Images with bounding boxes
* * *

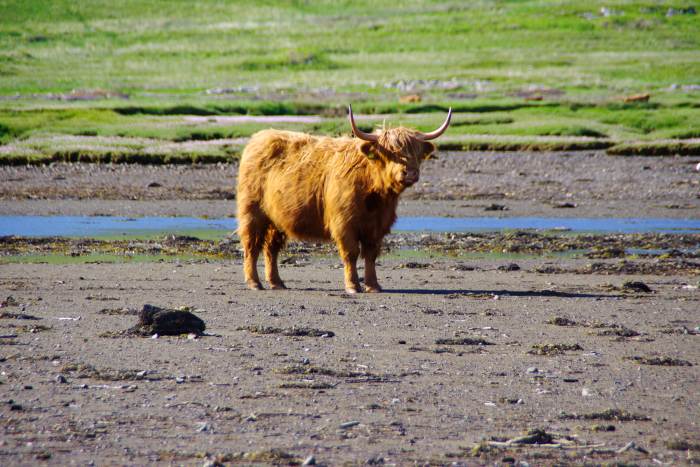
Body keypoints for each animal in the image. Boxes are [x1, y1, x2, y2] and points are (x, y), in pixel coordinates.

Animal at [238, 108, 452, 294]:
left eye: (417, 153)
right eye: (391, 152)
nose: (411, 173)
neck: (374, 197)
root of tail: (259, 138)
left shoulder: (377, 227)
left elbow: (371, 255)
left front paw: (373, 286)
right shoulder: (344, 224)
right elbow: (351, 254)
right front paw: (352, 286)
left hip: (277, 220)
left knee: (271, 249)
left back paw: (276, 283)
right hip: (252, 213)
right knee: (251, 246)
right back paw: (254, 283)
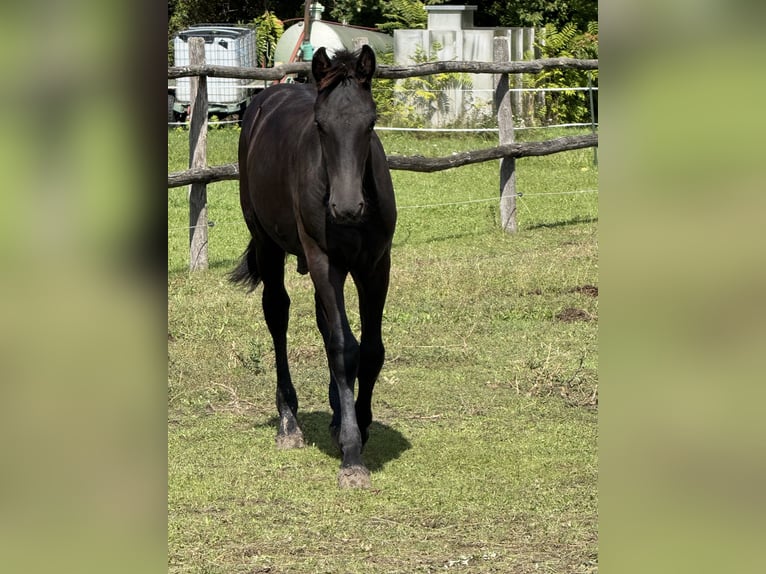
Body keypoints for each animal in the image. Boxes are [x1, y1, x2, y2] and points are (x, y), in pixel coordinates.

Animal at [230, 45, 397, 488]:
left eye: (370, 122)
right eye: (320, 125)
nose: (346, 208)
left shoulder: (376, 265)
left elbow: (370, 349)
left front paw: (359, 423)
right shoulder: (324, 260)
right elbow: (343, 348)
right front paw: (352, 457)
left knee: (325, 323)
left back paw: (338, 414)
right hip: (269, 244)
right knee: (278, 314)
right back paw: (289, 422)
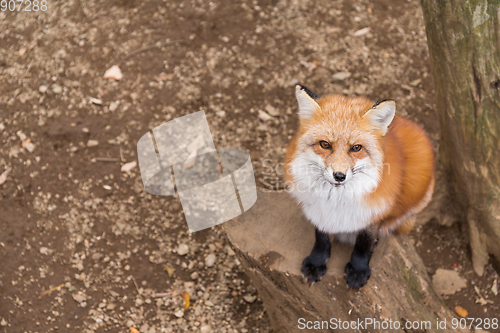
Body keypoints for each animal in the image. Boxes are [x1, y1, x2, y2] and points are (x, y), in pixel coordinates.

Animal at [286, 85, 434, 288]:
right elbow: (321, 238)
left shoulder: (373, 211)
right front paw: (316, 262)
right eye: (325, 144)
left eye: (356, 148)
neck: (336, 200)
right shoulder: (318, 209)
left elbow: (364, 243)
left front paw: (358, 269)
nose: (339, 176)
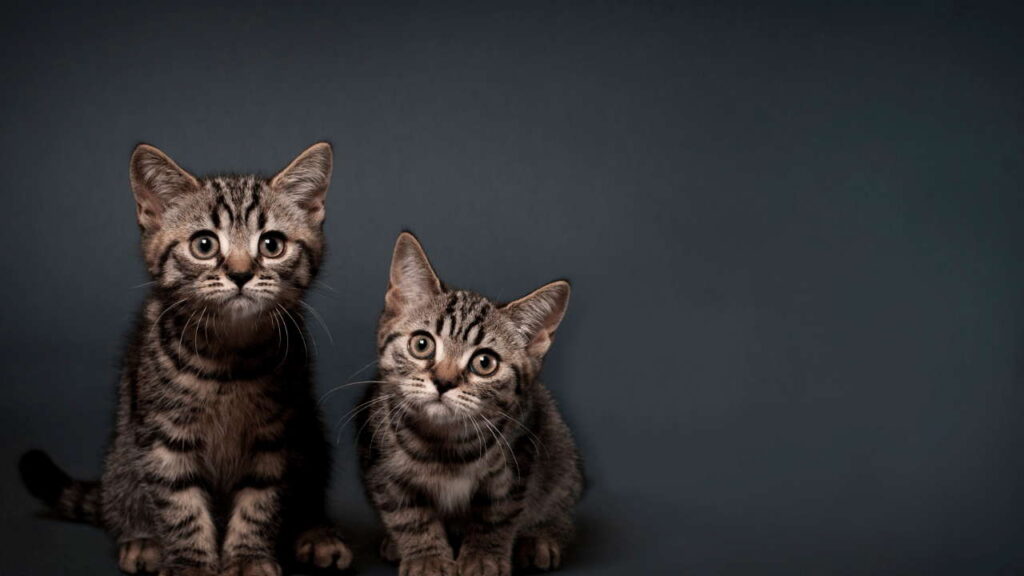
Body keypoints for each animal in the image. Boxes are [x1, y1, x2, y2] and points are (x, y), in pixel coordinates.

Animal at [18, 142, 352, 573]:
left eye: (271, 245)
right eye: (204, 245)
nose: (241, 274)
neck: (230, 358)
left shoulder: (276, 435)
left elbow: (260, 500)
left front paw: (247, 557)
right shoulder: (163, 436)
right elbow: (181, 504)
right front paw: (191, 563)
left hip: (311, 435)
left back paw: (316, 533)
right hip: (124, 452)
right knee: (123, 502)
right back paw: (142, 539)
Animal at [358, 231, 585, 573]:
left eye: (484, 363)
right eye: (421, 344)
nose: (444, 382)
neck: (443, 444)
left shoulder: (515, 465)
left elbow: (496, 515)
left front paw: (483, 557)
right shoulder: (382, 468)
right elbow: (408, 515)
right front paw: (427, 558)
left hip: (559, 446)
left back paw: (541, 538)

* * *

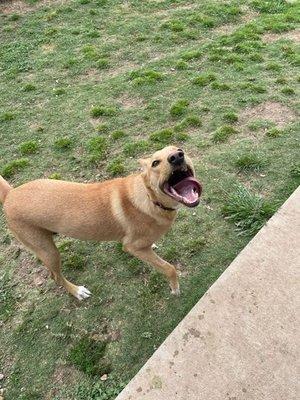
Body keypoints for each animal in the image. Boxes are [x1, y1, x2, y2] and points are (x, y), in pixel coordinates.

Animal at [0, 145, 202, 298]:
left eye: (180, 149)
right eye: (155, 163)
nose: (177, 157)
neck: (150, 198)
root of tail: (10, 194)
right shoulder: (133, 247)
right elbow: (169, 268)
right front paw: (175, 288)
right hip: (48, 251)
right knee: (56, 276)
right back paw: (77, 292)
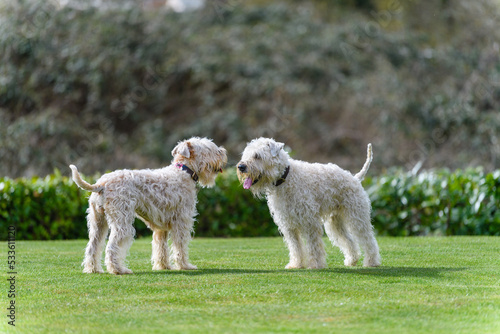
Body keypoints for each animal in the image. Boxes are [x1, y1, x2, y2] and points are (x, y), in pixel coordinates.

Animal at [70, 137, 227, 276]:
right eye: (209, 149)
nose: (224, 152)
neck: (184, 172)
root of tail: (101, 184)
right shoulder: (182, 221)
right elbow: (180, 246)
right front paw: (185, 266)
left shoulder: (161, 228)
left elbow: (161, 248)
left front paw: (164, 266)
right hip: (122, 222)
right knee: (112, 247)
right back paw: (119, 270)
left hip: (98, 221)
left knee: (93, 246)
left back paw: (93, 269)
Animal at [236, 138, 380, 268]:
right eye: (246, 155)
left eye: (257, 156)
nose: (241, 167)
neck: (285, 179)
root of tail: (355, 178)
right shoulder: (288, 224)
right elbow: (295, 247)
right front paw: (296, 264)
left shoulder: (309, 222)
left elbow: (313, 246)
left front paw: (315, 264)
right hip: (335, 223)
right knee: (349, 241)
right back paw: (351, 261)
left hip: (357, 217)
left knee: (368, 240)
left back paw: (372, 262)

* * *

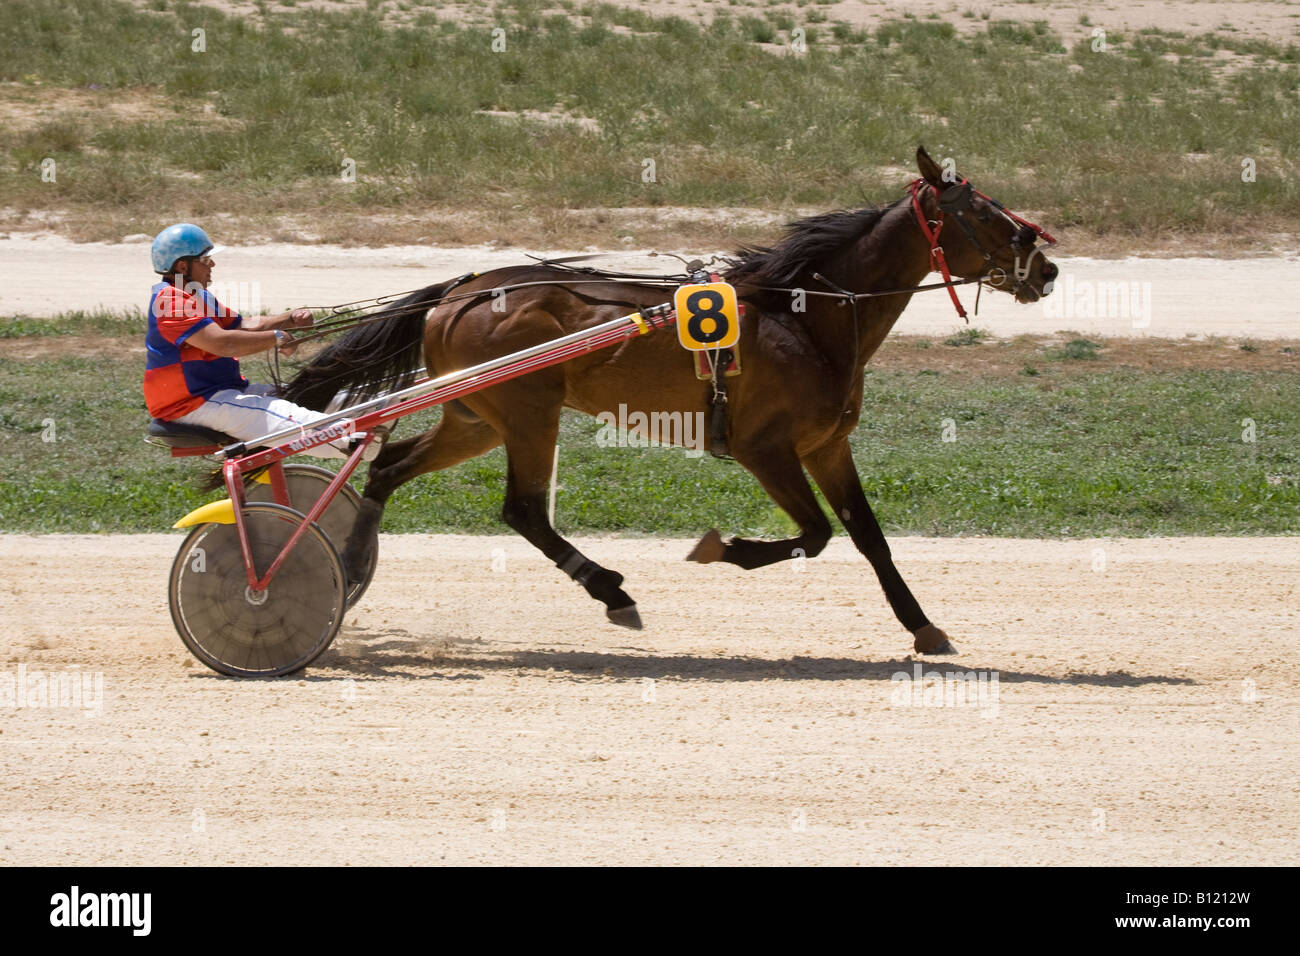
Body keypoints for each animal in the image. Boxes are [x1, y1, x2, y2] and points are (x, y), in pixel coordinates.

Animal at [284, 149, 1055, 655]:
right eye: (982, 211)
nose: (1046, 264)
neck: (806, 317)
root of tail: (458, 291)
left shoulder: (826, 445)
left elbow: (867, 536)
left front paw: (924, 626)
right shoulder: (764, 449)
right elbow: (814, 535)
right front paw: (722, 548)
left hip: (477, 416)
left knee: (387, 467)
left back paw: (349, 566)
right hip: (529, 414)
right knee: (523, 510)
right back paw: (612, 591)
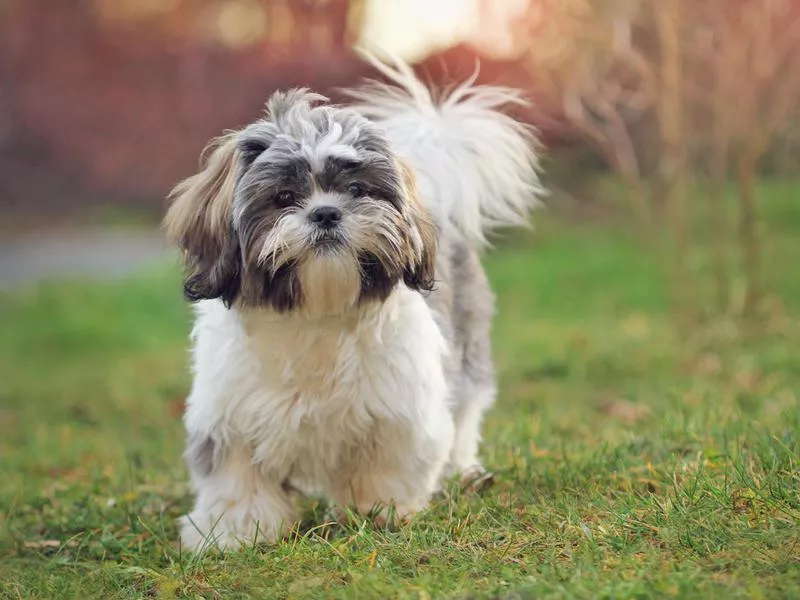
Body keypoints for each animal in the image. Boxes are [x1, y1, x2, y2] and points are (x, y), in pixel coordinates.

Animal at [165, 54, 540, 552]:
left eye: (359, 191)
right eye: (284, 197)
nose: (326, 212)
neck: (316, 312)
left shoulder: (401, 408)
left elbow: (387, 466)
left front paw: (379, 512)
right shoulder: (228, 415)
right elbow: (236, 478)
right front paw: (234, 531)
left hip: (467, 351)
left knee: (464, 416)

* * *

# [Problem to solve]
Taking the lines above, repeat exactly those from the line that contains "nose: (444, 382)" through the line that contains "left back paw: (541, 538)", and both of those lines as well. Include nothing else.

# [Problem solution]
nose: (444, 382)
neck: (443, 444)
left shoulder: (515, 465)
left elbow: (496, 515)
left front paw: (483, 557)
right shoulder: (382, 468)
right elbow: (408, 515)
right front paw: (427, 558)
left hip: (559, 446)
left back paw: (541, 538)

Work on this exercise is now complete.